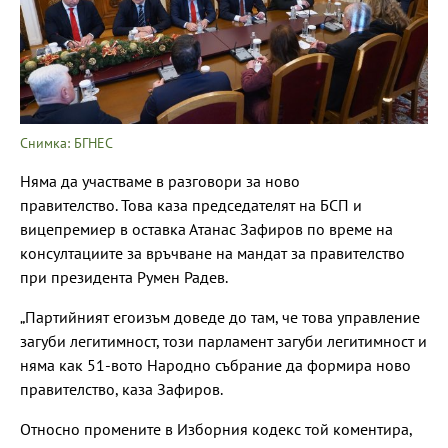
Снимка: БГНЕС
Няма да участваме в разговори за ново
правителство. Това каза председателят на БСП и
вицепремиер в оставка Атанас Зафиров по време на
консултациите за връчване на мандат за правителство
при президента Румен Радев.
„Партийният егоизъм доведе до там, че това управление
загуби легитимност, този парламент загуби легитимност и
няма как 51-вото Народно събрание да формира ново
правителство, каза Зафиров.
Относно промените в Изборния кодекс той коментира,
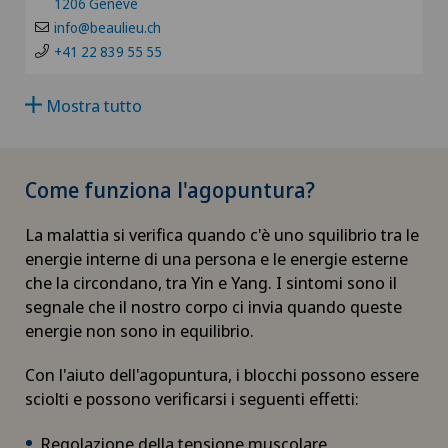
JU
1206 Genève
Artroscopia del ginocchio
info@beaulieu.ch
+41 22 839 55 55
VD
Artroscopia della spalla
Mostra tutto
NE
Artrosi del ginocchio
Come funziona l'agopuntura?
Artrosi dell'articolazione della spalla
La malattia si verifica quando c'è uno squilibrio tra le
Artrosi della caviglia
energie interne di una persona e le energie esterne
che la circondano, tra Yin e Yang. I sintomi sono il
Artrosi dell’anca
segnale che il nostro corpo ci invia quando queste
energie non sono in equilibrio.
Aumento di volume della tiroide – Struma
Con l'aiuto dell'agopuntura, i blocchi possono essere
sciolti e possono verificarsi i seguenti effetti:
Babymoon presso Swiss Medical Network
Regolazione della tensione muscolare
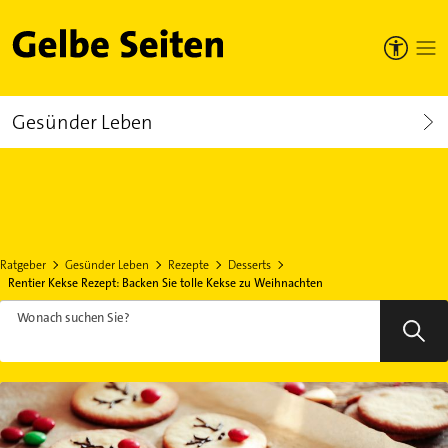
Gelbe Seiten
Gesünder Leben
Ratgeber
Gesünder Leben
Rezepte
Desserts
Rentier Kekse Rezept: Backen Sie tolle Kekse zu Weihnachten
Wonach suchen Sie?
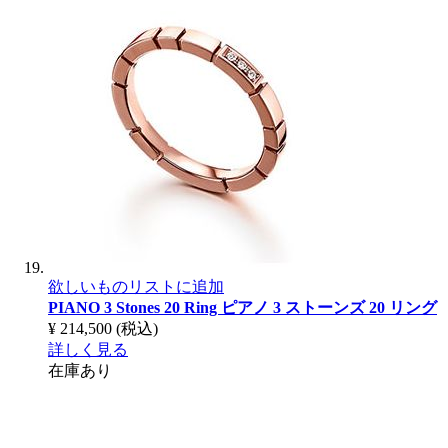
欲しいものリストに追加
PIANO 3 Stones 20 Ring
ピアノ 3 ストーンズ 20 リング
¥ 214,500
(税込)
詳しく見る
在庫あり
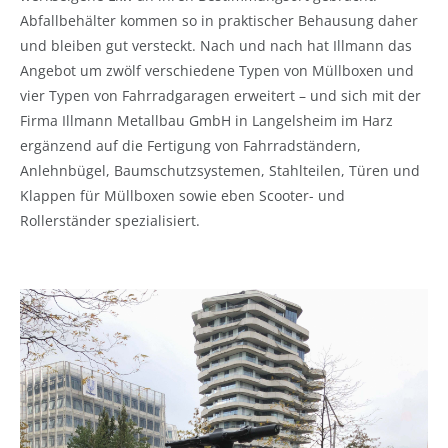
Abfallbehälter kommen so in praktischer Behausung daher
und bleiben gut versteckt. Nach und nach hat Illmann das
Angebot um zwölf verschiedene Typen von Müllboxen und
vier Typen von Fahrradgaragen erweitert – und sich mit der
Firma Illmann Metallbau GmbH in Langelsheim im Harz
ergänzend auf die Fertigung von Fahrradständern,
Anlehnbügel, Baumschutzsystemen, Stahlteilen, Türen und
Klappen für Müllboxen sowie eben Scooter- und
Rollerständer spezialisiert.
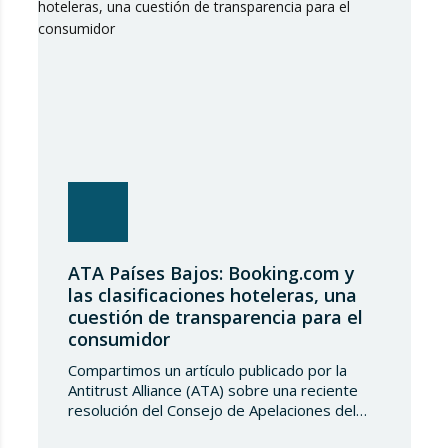
entrada de acero, estableciendo un
contingente arancelario de…
ATA Países Bajos: Booking.com y
las clasificaciones hoteleras, una
cuestión de transparencia para el
consumidor
Compartimos un artículo publicado por la
Antitrust Alliance (ATA) sobre una reciente
resolución del Consejo de Apelaciones del
Código de Publicidad de los Países Bajos,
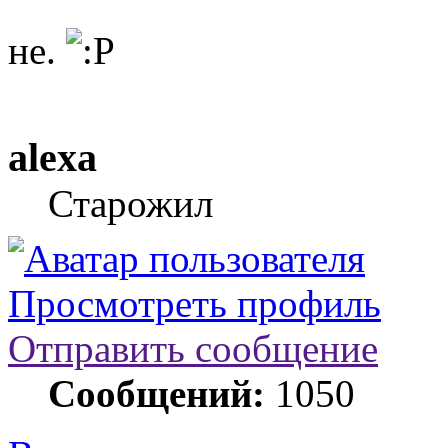
не.
alexa
Старожил
Просмотреть профиль
Отправить сообщение
Сообщений:
1050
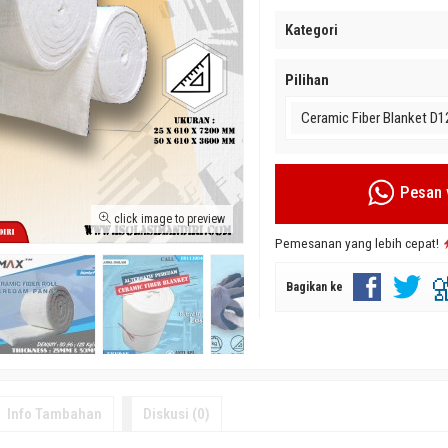
Kategori
Pilihan
Ceramic Fiber Blanket D
Pesan 
minium D.16
Gypsum Akustik Murah 9mm
Glasswool Aluminium Mura
click image to preview
*Harga Mulai
*Harga Mulai
Pemesanan yang lebih cepat!
Rp
Rp 30.000
Tersedia
/ GIM-GYPSAK
Tersedia
/ GIMGLW2550
Bagikan ke
Info Tambahan
Diskusi (0)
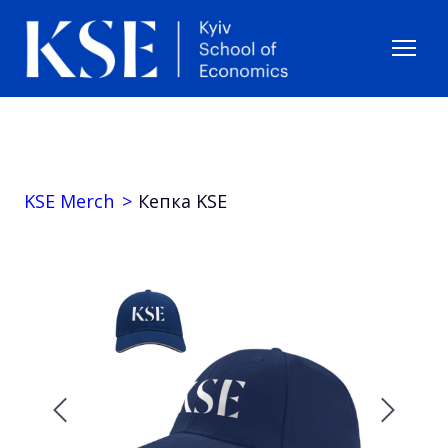
KSE Merch
Кепка KSE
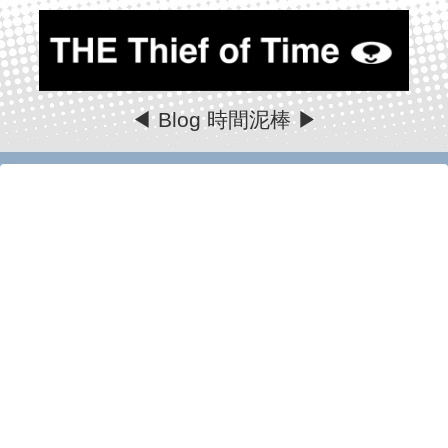
◀ Blog 時間泥棒 ▶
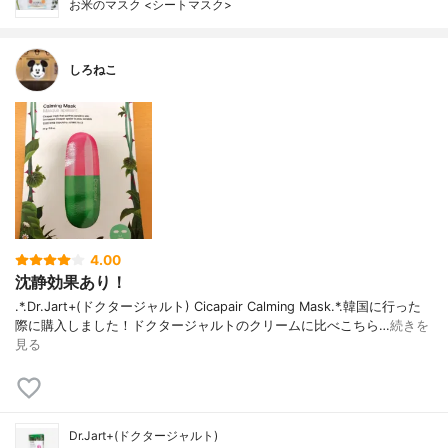
お米のマスク <シートマスク>
しろねこ
4.00
沈静効果あり！
.*.Dr.Jart+(ドクタージャルト) Cicapair Calming Mask.*.韓国に行った
際に購入しました！ドクタージャルトのクリームに比べこちら…
続きを
見る
Dr.Jart+(ドクタージャルト)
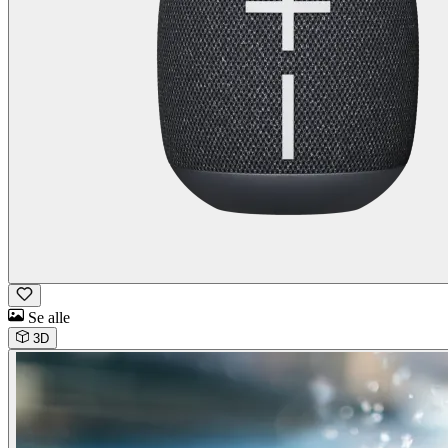
Se alle
3D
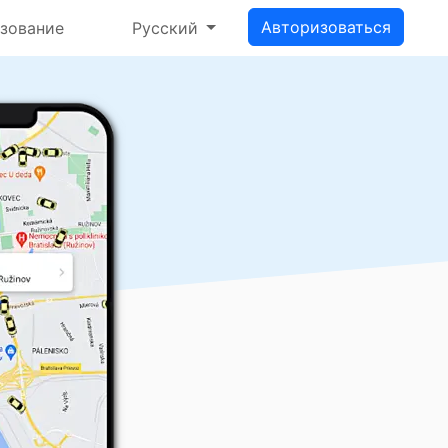
Авторизоваться
зование
Русский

● ● ●

Work item: What lines above contain the word "possono"? Please copy each one.

Reply:
Con l'aiuto dell'agopuntura, i blocchi possono essere
sciolti e possono verificarsi i seguenti effetti:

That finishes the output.